Among free D-amino acids existing in living organisms, D-serine (D-Ser) and D-aspartate (D-Asp) are the most intensively studied. In mammals, D-Ser has been proposed as a neuromodulator that regulates L-glutamate (L-Glu)-mediated activation of the N-methyl-D-Asp (NMDA) receptor by acting as a co-agonist. On the other hand, several lines of evidence suggest that D-Asp plays important roles in regulating hormone secretion and steroidogenesis. D-Amino acid oxidase (DAO) and D-Asp oxidase (DDO) are known as stereospecific degradative enzymes that catalyze the oxidative deamination of D-amino acids.
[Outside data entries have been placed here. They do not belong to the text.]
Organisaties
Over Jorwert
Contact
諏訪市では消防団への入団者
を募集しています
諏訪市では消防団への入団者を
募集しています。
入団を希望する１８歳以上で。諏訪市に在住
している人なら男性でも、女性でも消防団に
Mammalian DAO and DDO are presumed to regulate endogenous D-Ser and D-Asp levels, respectively. Previously, we demonstrated that D-Ser, D-Asp, D-Glu and D-alanine (D-Ala) are present in nematode Caenorhabditis elegans, a multicellular model animal. We also found that C. elegans has at least one active DAO gene and three active DDO genes (DDO-1, DDO-2 and DDO-3), and that the spatiotemporal distributions of these enzymes in the body of C. elegans differ from one another. Furthermore, our previous study showed that alterations of brood size and hatching rate are observed in four C. elegans mutants lacking each gene for the DAO and DDOs. Interestingly, lifespan extension was observed in the DDO-3 mutant. To characterize the mechanism of lifespan extension in the DDO-3 mutant, we performed genetic epistasis experiments to test interactions between the DDO-3 gene and other known longevity pathways. The results suggest that DDO-3 is involved in caloric restriction-induced lifespan extension but not in insulin/IGF signaling pathway, NAD/sir2 pathway nor mitochondrial electron transport system. We also found that D-Glu and L-tryptophan (L-Trp) accumulate throughout life in the DDO-3 mutant. Now we are investigating the relationship between aging and the accumulations of D-Glu and L-Trp.